Actions to take:
a) Translate this sentence from the conversation about cave art into Spanish: "The most well known and flashy cave art is of animals."
b) Answer these questions using the conversation about cave art.
(i) The best place to view a particular set of cave art also happens to be what kind of spot in the cave?
(ii) What kind of lens does JJ Hunt name for getting more of the cave into a photograph?
(iii) Where does JJ Hunt say a lot of these paintings were done?

Source:
::::
One of the directions scholarship has gone which I think is so interesting is to consider where exactly the art would have been viewed from and so there's a couple of ways that I've read The displays out. So an animal will only look like itself. If you look at it from one specific spot in the cave, because the cave wall has been used, the contours of the wall have been used. And another example I've read is that the best place to view a particular set of cave art also happened just happens to be the most acoustically perfect spot in the cave. And that the third way that I've read is, is archaeologists, trying to use natural light. So putting a fire, for example, building a fire where it looks as though people in prehistoric times had built a fire. And so viewing the art in the way that the people of the time did. And so I wonder whether looking at this stuff in photographs is in some way profoundly unsatisfying.

JJ Hunt:

Yeah, that's a really good point. When you take a look at some of these images, and photographs, there's no situational context, you know, you're often in a cramped space. So if you're going to take what we consider to be a good clean photo, of, of one of these pieces, you got to get close. And you can and you take a picture of just the the specific item or symbol or representation, and then that's it, often with a harsh flash. So the colors aren't necessarily accurate, certainly not how they would have been originally viewed, like you say. And so it's, it's, it's a little bit unsatisfying in there. Also, there's so out of context, you have no idea how large they are, you know, how big how small how they relate to the rest of the surroundings. And then if you do take those pictures, you have to do so with a with a funky lens, right. So you do it with a fisheye lens or something which distorts so you can get more of the of the cave, in view of the of the camera lens, you have to distort it in order to do so. So there are some very cool pictures that make you feel the ceiling overhead. Because you know, you're taking it from the ground up. So you can see a person's head poking up from the corner of the picture from the bottom corner. And then overhead are all these paintings, because a lot of these paintings were done on ceilings of caves. And that's really cool. But again, it's not quite the same as being there and seeing it I love the idea of seeing it with the natural firelight that makes so much sense to me. Just instinctively, because that's how this would have been viewed that's how it would have been created would have been viewed. That's how everyone would have the time would have experienced this just makes sense.

Christine Malec:

The most well known and flashy cave art is of animals. And so can we talk about the representational stuff that represents things that we recognize today?
::::
Stored entries:
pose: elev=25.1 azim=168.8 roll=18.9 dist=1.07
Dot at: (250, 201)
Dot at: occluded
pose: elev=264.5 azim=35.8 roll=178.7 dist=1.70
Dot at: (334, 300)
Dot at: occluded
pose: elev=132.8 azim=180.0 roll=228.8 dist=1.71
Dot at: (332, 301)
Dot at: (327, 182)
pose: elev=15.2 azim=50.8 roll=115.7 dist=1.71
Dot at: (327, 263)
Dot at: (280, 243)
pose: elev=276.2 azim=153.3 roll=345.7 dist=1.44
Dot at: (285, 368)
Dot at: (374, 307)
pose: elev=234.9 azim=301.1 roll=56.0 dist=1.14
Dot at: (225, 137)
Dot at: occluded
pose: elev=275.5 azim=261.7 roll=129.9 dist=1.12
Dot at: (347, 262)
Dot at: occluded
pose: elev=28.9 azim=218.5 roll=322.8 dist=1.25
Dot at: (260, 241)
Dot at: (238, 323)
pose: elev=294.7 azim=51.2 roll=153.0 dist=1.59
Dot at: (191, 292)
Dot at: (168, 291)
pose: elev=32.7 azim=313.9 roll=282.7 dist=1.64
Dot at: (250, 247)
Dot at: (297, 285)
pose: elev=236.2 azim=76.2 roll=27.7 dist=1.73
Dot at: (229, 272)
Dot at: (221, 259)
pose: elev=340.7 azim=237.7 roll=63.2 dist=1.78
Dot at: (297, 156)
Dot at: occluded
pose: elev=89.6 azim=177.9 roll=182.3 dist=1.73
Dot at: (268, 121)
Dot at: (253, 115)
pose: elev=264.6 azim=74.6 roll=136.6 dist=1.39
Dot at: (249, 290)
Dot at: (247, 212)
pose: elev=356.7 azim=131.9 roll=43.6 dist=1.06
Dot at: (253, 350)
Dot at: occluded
::::
Task-by-task results:
a) El arte rupestre más conocido y llamativo es el de animales.

b)
(i) The most acoustically perfect spot in the cave.
(ii) A fisheye lens.
(iii) On the ceilings of caves.